#### YOUR INSTRUCTIONS:
Copy all lines in the data that contain the string "elbow".

[People photos with keypoints]
++++

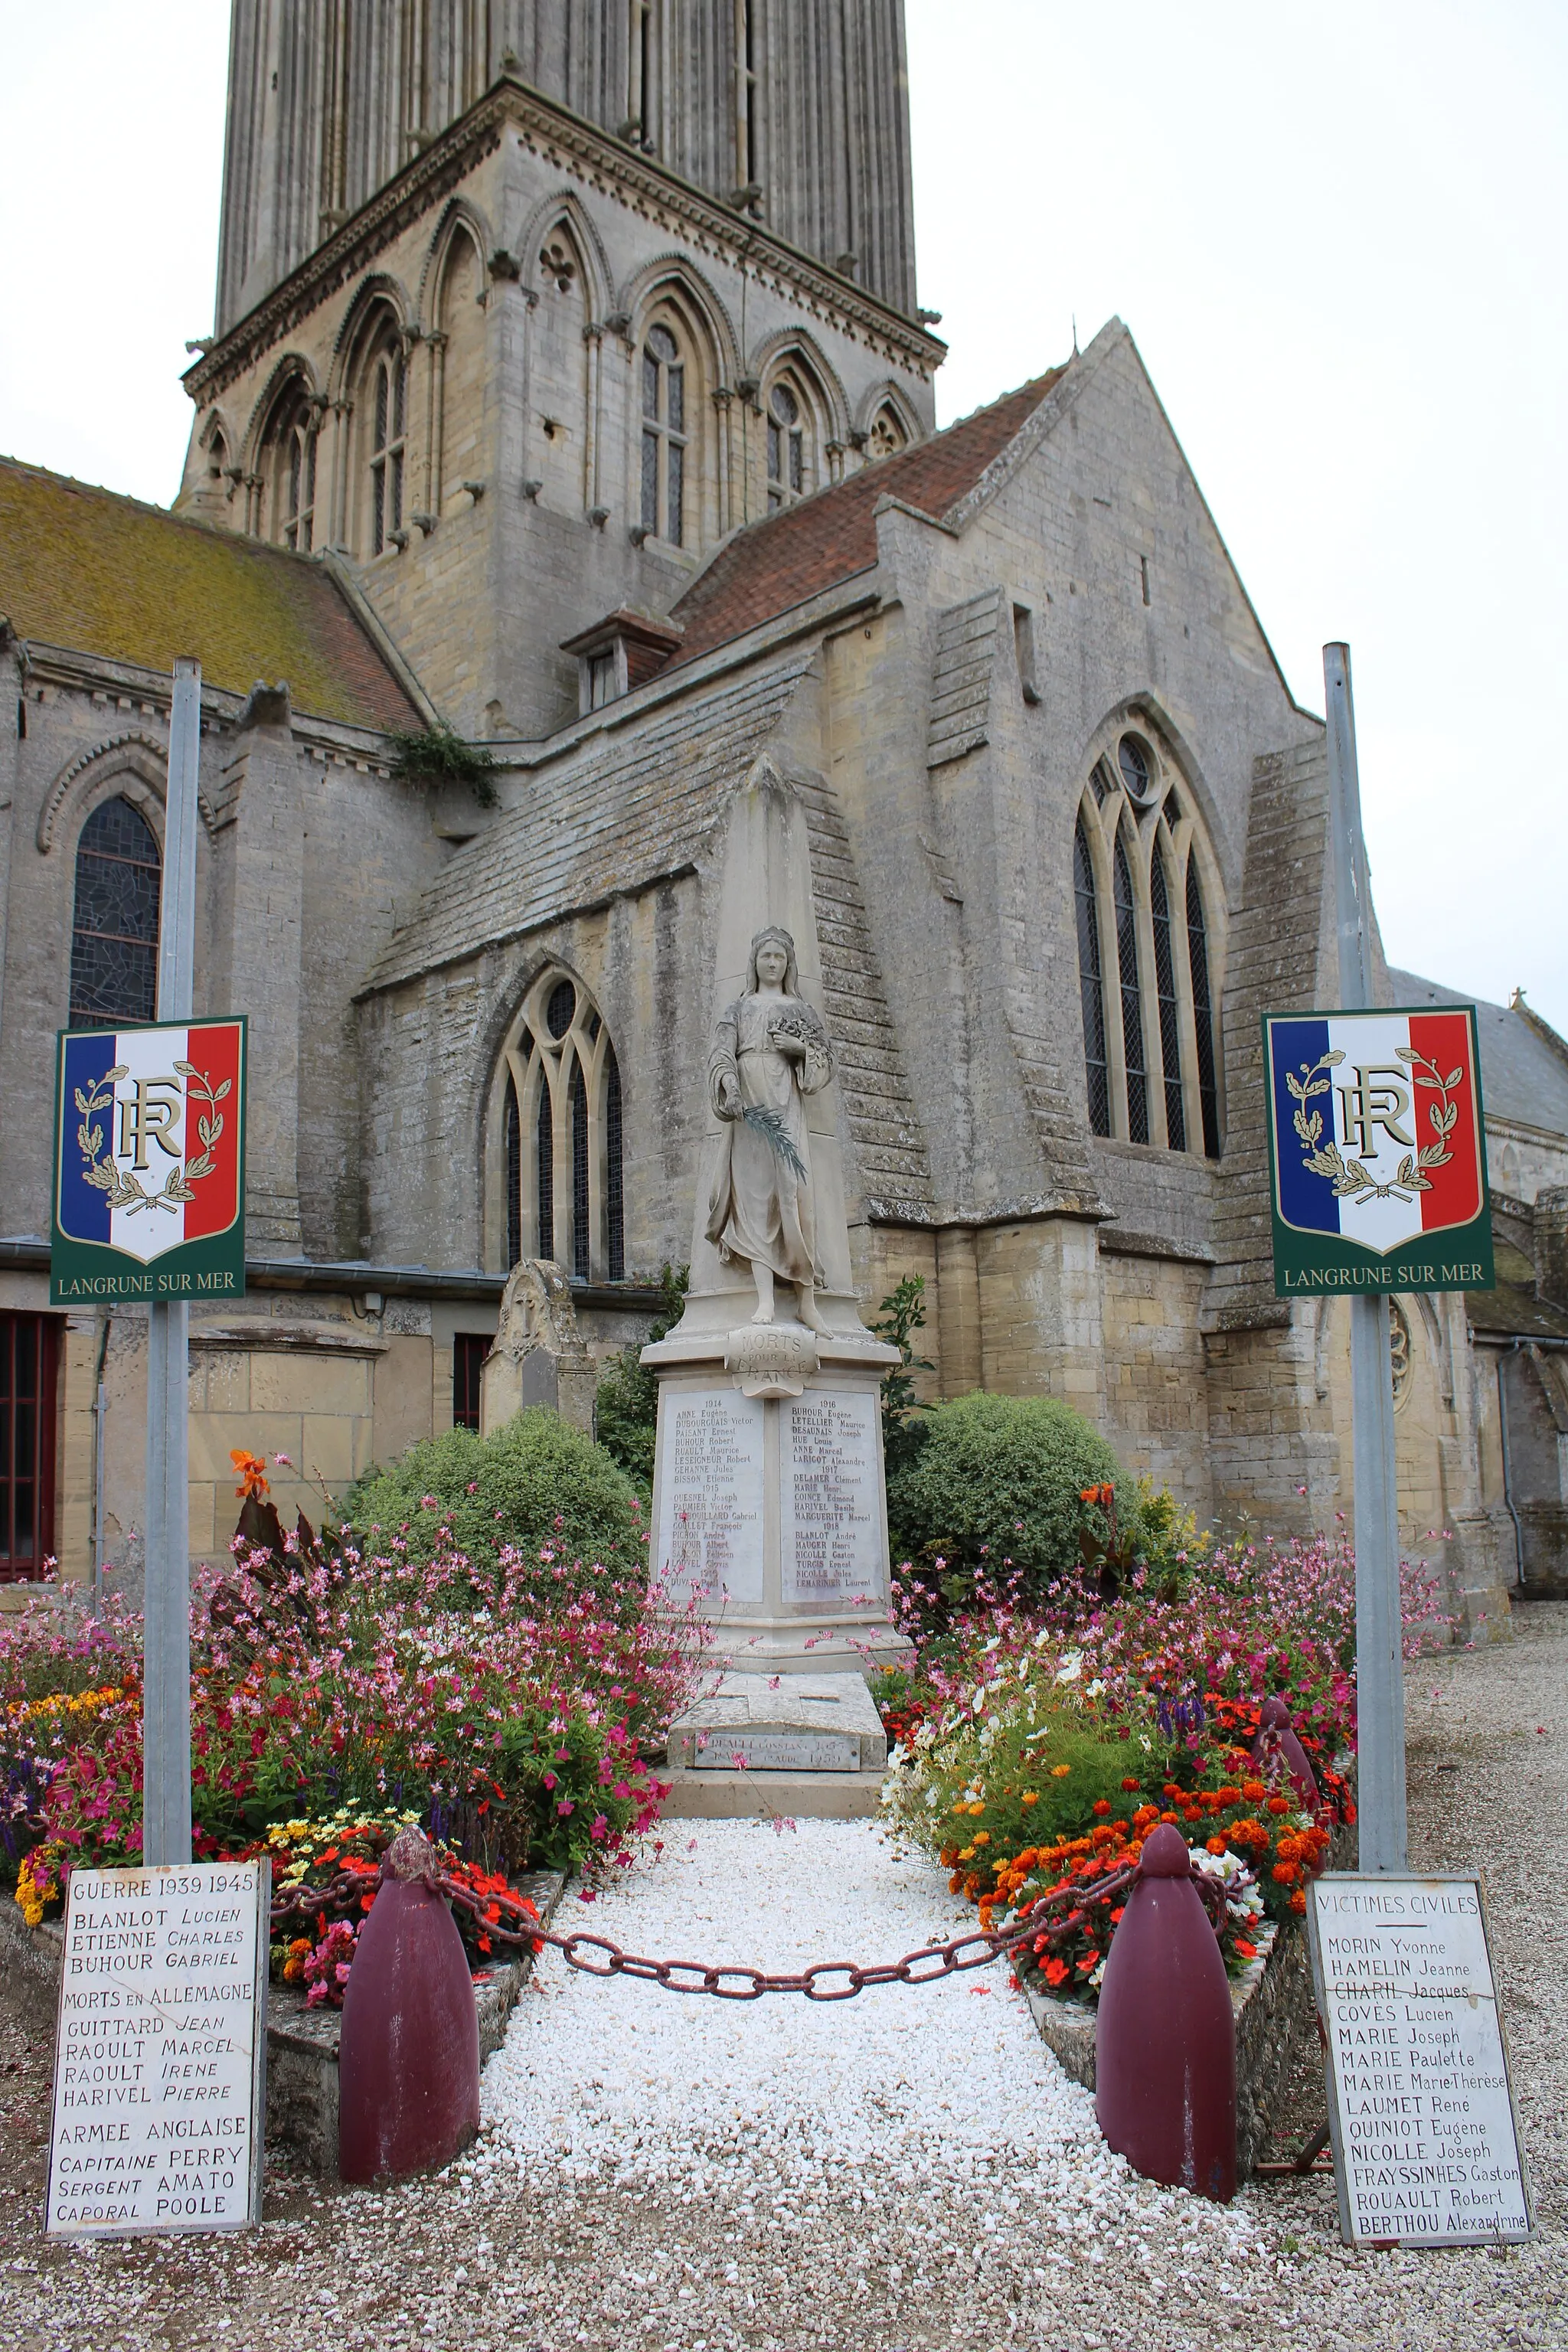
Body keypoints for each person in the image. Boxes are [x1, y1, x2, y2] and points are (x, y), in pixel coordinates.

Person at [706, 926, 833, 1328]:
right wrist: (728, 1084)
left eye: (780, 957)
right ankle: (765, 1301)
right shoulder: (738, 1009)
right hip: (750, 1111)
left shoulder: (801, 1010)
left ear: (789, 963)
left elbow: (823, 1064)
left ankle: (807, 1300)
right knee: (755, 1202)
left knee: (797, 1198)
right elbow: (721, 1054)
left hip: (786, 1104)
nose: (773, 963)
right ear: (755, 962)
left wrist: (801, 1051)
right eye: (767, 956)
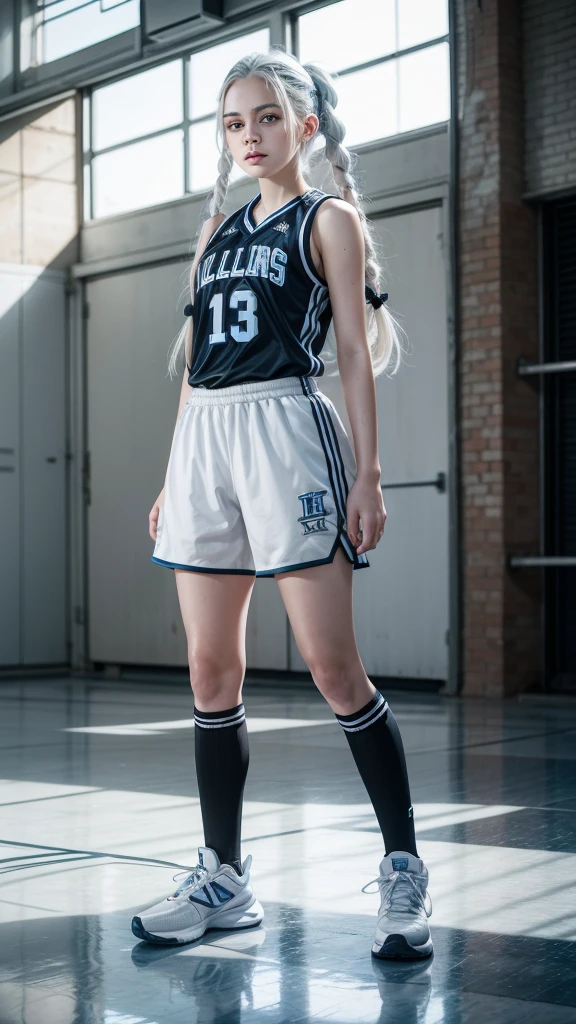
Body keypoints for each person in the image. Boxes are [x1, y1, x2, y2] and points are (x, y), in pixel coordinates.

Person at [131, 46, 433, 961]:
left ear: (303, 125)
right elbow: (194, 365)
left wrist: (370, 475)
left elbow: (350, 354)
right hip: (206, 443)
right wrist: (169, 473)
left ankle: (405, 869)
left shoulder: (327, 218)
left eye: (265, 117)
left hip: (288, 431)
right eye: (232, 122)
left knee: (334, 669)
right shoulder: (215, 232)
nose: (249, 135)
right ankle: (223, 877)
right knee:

++++

#### ANSWER TO THIS PROBLEM:
left elbow: (823, 1064)
right elbow: (721, 1054)
right elbow: (194, 365)
left elbow: (350, 354)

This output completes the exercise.